It is therefore unsurprising that we are seeing new non-bank players in the region emerging to bring credit to those without credit scores through digital offerings such as e-wallets, credit lending, Peer-to-Peer (P2P) lending and equated monthly instalment (EMI) financing. These cloud-first enterprises are harnessing alternative data sets, such as telco data, in decision making for credit risk scoring and loan decisioning models. They are also tapping on hyper-personalisation to embed financial education into offerings, such as the use of gamification to help individuals better manage their finances.

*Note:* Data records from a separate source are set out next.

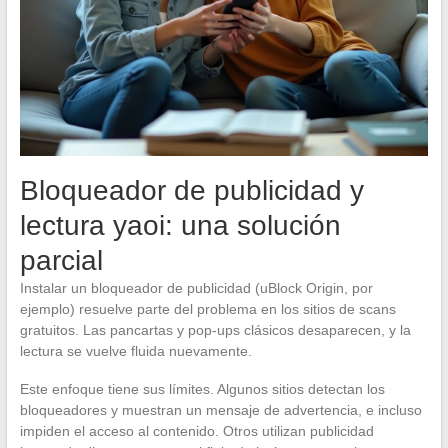
Bloqueador de publicidad y
lectura yaoi: una solución
parcial
Instalar un bloqueador de publicidad (uBlock Origin, por
ejemplo) resuelve parte del problema en los sitios de scans
gratuitos. Las pancartas y pop-ups clásicos desaparecen, y la
lectura se vuelve fluida nuevamente.
Este enfoque tiene sus límites. Algunos sitios detectan los
bloqueadores y muestran un mensaje de advertencia, e incluso
impiden el acceso al contenido. Otros utilizan publicidad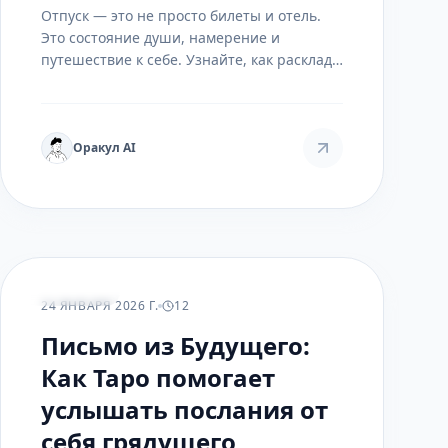
Отпуск — это не просто билеты и отель.
Это состояние души, намерение и
путешествие к себе. Узнайте, как расклады
Таро могут стать вашим гидом в
планировании не просто отдыха, а
трансформационного опыта.
Оракул AI
РАСКЛАДЫ
24 ЯНВАРЯ 2026 Г.
12
Письмо из Будущего:
Как Таро помогает
услышать послания от
себя грядущего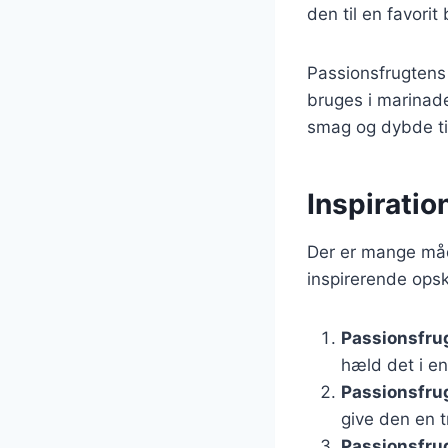
den til en favori
Passionsfrugtens 
bruges i marinader
smag og dybde til
Inspiratio
Der er mange måde
inspirerende opsk
Passionsfru
hæld det i e
Passionsfru
give den en 
Passionsfrug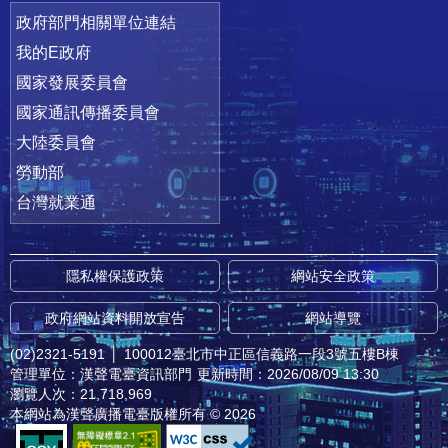
政府部門相關單位連結
我的E政府
國家發展委員會
國家通訊傳播委員會
大陸委員會
勞動部
台灣就業通
隱私權保護政策
網站安全政策
政府網站資料開放宣告
網站導覽
(02)2321-5191
│
100012臺北市中正區信義路一段3號五樓B棟
管理單位：漢聲電臺資訊部門
更新時間：2026/08/09 13:30
瀏覽人次：21,718,969
本網站為漢聲廣播電臺版權所有 © 2026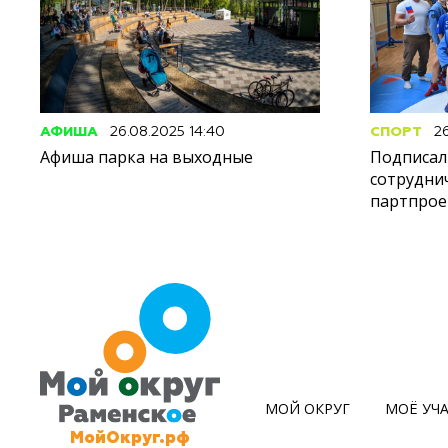
АФИША
26.08.2025 14:40
СПОРТ
26
Афиша парка на выходные
Подписал
сотрудни
партпрое
МОЙ ОКРУГ
МОЁ УЧ
МойОкруг.рф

By relying on the fusing of data sources, these organisations are able to direct hyper-targeted, contextual, personalised recommendations to users.
Trend #3: Fairness and explainability becomes top priority as regulatory scrutiny is anticipated.
As the momentum for AI adoption increases, there is a greater awareness of the risks associated with deploying AI systems that violate legal, ethical, or cultural norms.
Beyond the broad articulation of AI governance principles and frameworks, emerging signs are pointing towards greater AI regulation to manage these downsides. The EU has its General Data Protection Regulation that will impact how AI technologies use data. Governing authorities such as the UK Information Commissioner’s Office has taken a step further to publish a draft guidance on AI Auditing Framework. The Monetary Authority of Singapore (MAS) has developed a Veritas initiative to develop a fairness assessment methodology in credit risk scoring and customer marketing.
Whether it is governance through soft law, policy guidance or audit frameworks, organisations need to be ready to demonstrate the ability to uphold trust and confidence in their use of AI. As such, fairness and explainability is top of mind for many data science leaders in the sector who are looking for new ways to operationalise the prevention of unintended bias and ensure model explainability.